• TEXTE FOURNI:
┏━━
La RSE est présentée comme une condition sine qua non de performance et mieux encore de pérennité des entreprises. Elle serait ainsi un enjeu stratégique pour toutes les entreprises quelle que soit leur taille. Mais qu’en est-il de la responsabilité sociale des entreprises familiales ?
Les entreprises familiales ont des caractéristiques spécifiques. Elles ont un actionnariat plutôt concentré entre les mains d’une famille, un portefeuille d’actions non diversifié (et donc l’entreprise est son principal patrimoine). La famille a également un horizon de décision à long terme (avec un objectif de transmission de l’entreprise) et elle est généralement impliquée dans la gestion de l’entreprise. Mais l’entreprise familiale n’est pas un groupe homogène et ses différentes caractéristiques peuvent varier d’une entreprise à l’autre. Quel est alors l’effet du contrôle familial sur l’engagement dans des activités socialement responsables? Et est-ce que cet effet dépend du degré d’implication de la famille dans l’entreprise ?
Nous avons mené une étude empirique dans le contexte français qui est caractérisé par une prédominance de ce type d’entreprises. Cette étude montre que l’effet du contrôle familial sur la RSE est hétérogène. En effet, les entreprises familiales s’engagent dans des activités RSE lorsque la famille est impliquée dans la gestion de l’entreprise et également, lorsque l’entreprise porte le nom de la famille (ce qu’on appelle une entreprise éponyme).
L’objectif de la famille est alors de renforcer sa richesse socio émotionnelle. Cependant, la performance RSE est plus faible lorsque les familles sont enracinées (c’est-à-dire lorsqu’elles détiennent plus de droit de vote que d’actions). Dans ce cas de figure, les entreprises familiales se préoccupent plus des objectifs financiers que de la préservation de leur richesse socio-émotionnelle. Et donc, un contrôle excessif de la famille peut menacer les intérêts des parties prenantes. Notre étude souligne également qu’un contrôle efficace par le conseil d’administration est susceptible de limiter certains comportements opportunistes des familles enracinées et d’améliorer la performance sociale.
┗━━
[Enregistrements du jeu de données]
┏━━
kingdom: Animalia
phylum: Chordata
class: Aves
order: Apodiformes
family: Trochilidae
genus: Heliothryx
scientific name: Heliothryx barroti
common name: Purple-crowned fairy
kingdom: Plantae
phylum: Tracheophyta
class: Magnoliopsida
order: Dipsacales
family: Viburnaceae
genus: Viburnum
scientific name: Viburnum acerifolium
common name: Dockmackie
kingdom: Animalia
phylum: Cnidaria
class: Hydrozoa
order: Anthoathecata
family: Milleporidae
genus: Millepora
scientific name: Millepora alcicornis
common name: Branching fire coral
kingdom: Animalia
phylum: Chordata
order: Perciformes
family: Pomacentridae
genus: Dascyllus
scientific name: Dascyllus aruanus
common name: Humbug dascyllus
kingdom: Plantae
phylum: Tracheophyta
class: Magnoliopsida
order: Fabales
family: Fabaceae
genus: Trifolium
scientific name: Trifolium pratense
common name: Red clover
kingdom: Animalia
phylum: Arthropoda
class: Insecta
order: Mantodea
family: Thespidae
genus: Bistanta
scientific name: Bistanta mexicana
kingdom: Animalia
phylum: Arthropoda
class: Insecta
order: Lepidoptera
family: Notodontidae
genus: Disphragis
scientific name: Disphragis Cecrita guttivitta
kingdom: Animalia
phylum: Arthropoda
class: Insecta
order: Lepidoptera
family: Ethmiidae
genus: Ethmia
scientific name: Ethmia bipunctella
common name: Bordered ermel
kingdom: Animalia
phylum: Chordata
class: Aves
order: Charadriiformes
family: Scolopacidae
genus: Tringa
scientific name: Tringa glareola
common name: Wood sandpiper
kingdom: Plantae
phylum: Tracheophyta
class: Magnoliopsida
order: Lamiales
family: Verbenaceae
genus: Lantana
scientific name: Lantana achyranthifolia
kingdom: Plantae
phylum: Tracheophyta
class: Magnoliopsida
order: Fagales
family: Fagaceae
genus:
┗━━
• VOTRE TRAVAIL:
**1.** D'après le texte sur la RSE des entreprises familiales, pourquoi la performance RSE est-elle plus faible lorsque les familles sont enracinées ? Répondez en une à trois phrases.
**2.** Dans le texte sur la RSE des entreprises familiales, à quelle condition dit-on qu'une famille est enracinée ?

• TÂCHES RÉSOLUES:
**1.** Lorsque les familles sont enracinées, les entreprises familiales se préoccupent davantage des objectifs financiers que de la préservation de leur richesse socio-émotionnelle. Un contrôle excessif de la famille peut alors menacer les intérêts des parties prenantes.

**2.** Lorsqu'elle détient plus de droits de vote que d'actions.